### Page text
The first two lines show you yet another way to create a new String. As you’ll see when you read through java.lang.String.html, there are several versions of the String constructor. Just like C++, Java supports function overloading, allowing you to create multiple versions of the same function, as long as each version has a unique signature (the function name combined with the parameter list).

This line defines an array of chars and initializes the array with the characters a through e:

 char myArray[] = {'a', 'b', 'c', 'd', 'e'};

This line uses new to define the new String object, using the char array to initialize the String to the string “abcde”. Notice that we refer to java.lang.String instead of just String. The two terms are equivalent. Since the java.lang package is automatically included, the java.lang prefix is not needed.

 java.lang.Stringstring = new String( myArray );

The next line prints this string. System is actually java.lang.System. java.lang.System features a variable called out which features methods called print() and println(). We could have referred to java.lang.System.out.println() but, again, the java.lang is assumed.
######
### Source data
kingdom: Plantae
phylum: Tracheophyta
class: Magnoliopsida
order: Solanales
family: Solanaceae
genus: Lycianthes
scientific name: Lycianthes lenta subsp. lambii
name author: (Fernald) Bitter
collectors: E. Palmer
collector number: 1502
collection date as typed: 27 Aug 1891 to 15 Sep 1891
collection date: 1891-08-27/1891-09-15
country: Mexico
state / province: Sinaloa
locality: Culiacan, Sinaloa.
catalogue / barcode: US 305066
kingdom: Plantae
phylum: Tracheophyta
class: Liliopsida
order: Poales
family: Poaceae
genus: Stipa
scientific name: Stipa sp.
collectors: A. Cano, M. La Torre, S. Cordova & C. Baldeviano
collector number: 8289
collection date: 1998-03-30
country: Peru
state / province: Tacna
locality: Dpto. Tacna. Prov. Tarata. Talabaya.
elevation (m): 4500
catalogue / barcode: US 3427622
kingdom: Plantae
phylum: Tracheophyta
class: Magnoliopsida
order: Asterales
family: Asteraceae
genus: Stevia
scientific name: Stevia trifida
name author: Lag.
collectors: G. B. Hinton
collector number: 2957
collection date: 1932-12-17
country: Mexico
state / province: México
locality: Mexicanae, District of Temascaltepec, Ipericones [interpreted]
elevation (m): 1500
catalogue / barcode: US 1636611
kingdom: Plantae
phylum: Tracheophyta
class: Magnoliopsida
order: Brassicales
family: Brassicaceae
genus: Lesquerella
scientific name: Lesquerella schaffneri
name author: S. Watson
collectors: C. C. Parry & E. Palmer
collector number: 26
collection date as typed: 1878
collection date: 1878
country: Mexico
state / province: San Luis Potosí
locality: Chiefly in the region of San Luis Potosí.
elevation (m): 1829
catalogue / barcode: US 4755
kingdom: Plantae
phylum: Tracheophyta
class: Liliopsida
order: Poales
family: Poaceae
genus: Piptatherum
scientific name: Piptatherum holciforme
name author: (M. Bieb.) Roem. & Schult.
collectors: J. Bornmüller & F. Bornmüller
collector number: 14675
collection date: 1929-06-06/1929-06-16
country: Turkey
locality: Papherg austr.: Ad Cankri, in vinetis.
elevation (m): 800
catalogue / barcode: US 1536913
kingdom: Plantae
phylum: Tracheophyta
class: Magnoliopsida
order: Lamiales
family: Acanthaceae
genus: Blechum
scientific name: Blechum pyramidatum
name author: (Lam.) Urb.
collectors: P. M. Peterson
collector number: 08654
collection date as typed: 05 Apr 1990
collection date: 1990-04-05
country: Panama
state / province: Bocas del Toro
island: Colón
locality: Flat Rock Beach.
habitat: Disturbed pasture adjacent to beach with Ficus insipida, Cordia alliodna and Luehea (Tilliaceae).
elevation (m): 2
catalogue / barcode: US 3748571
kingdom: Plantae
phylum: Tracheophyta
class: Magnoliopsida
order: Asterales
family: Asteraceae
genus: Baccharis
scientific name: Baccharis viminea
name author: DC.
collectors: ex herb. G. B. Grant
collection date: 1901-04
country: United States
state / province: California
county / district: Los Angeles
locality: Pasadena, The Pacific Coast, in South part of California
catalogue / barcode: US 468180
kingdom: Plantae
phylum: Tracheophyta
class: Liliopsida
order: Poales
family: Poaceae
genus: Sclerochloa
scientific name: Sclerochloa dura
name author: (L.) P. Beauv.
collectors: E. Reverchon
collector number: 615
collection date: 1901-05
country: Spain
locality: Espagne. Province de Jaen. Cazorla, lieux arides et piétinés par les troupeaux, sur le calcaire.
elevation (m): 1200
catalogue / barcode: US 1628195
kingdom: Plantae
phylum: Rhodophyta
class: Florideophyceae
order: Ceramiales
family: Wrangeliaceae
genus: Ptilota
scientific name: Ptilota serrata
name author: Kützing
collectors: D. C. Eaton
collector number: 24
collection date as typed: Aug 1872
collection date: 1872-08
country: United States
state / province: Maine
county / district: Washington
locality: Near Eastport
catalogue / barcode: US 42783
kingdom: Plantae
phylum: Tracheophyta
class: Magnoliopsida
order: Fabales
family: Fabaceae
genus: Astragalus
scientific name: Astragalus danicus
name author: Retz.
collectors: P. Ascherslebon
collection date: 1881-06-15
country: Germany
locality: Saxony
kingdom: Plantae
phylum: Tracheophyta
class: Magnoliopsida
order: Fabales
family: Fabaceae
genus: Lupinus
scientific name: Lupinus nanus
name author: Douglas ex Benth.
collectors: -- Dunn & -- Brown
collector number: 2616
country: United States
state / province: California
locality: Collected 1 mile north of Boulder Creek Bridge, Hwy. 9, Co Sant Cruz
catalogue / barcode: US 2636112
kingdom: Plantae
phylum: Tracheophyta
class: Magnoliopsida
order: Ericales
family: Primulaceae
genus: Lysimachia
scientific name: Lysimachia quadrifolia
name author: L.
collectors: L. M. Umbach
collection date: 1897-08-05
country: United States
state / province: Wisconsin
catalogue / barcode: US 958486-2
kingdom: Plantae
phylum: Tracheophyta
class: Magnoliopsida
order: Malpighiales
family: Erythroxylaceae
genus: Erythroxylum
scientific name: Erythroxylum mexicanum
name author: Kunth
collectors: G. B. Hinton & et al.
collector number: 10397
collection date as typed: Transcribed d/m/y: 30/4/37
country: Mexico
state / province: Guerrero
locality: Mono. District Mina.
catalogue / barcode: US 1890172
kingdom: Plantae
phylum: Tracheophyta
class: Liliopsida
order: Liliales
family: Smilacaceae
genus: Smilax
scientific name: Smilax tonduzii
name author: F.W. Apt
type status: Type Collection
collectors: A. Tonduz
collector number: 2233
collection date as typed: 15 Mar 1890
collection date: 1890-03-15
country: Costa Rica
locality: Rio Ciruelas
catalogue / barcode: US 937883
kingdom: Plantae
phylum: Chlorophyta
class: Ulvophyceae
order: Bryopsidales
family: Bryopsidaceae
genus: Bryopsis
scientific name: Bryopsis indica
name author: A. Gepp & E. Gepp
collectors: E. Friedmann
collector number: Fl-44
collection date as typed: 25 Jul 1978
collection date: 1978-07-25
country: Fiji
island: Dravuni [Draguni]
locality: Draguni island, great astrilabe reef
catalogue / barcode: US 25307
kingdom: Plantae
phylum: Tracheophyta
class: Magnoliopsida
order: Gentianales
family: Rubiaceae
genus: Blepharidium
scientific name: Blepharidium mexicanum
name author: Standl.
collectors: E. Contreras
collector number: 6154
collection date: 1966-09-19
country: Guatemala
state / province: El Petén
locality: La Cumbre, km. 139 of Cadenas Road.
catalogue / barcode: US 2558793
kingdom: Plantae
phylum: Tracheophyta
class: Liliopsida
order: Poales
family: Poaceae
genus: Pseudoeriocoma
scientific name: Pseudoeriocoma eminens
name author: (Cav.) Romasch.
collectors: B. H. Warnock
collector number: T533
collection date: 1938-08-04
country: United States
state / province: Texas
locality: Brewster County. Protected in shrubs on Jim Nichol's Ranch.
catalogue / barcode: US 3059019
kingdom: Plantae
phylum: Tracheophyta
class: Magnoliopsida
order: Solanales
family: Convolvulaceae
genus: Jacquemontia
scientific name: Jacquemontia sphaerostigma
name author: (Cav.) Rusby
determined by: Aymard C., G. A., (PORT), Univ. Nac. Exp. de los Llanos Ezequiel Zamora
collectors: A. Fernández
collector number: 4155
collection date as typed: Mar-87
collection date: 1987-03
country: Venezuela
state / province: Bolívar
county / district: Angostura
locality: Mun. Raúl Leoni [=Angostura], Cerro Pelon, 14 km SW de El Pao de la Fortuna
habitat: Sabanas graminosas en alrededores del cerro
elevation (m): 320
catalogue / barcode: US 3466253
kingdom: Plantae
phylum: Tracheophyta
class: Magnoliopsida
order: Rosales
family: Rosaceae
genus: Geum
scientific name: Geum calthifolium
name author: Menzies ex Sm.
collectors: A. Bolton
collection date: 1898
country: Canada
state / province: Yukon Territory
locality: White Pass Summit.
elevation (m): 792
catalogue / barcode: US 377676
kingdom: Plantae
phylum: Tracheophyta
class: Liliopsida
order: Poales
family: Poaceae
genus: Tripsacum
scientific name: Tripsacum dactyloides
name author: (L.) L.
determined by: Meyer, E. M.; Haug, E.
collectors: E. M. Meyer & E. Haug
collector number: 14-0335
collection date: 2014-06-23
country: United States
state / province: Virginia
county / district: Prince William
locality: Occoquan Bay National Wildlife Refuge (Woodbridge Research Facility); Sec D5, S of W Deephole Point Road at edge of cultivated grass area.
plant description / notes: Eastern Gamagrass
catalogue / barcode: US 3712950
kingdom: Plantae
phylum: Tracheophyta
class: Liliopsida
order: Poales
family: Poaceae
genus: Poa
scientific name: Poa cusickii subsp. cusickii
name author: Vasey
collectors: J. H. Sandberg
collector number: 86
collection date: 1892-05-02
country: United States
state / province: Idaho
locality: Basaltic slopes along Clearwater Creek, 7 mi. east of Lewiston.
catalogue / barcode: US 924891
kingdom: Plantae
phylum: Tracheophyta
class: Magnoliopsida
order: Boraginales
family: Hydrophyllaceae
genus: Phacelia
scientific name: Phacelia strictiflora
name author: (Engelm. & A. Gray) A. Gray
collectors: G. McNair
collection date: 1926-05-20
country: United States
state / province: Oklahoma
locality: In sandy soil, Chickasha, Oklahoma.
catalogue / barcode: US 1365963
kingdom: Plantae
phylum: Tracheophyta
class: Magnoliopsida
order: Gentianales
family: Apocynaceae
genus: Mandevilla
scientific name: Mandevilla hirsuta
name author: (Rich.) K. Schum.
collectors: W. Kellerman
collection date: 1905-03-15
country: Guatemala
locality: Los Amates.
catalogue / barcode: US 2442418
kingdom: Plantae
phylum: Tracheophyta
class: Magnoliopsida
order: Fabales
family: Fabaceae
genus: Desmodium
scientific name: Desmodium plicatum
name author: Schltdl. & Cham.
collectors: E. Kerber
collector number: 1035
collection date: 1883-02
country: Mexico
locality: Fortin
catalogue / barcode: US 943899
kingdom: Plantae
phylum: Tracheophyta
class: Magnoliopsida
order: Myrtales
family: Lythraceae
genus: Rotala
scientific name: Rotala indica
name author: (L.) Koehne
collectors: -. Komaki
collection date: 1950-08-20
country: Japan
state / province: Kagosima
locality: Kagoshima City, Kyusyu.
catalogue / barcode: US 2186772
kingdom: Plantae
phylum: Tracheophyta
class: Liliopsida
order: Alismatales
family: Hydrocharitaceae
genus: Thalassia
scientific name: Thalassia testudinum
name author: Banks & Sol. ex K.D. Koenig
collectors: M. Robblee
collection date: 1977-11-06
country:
######
Questions
- 1) From the Java text, list every character that the array is initialized with.
- 2) Rewrite the part of the Java text starting at "This line uses" and ending at "is not needed.", putting "interchangeable" in place of "equivalent".

Answers below
- 1) 'a', 'b', 'c', 'd', 'e'

- 2)
This line uses new to define the new String object, using the char array to initialize the String to the string “abcde”. Notice that we refer to java.lang.String instead of just String. The two terms are interchangeable. Since the java.lang package is automatically included, the java.lang prefix is not needed.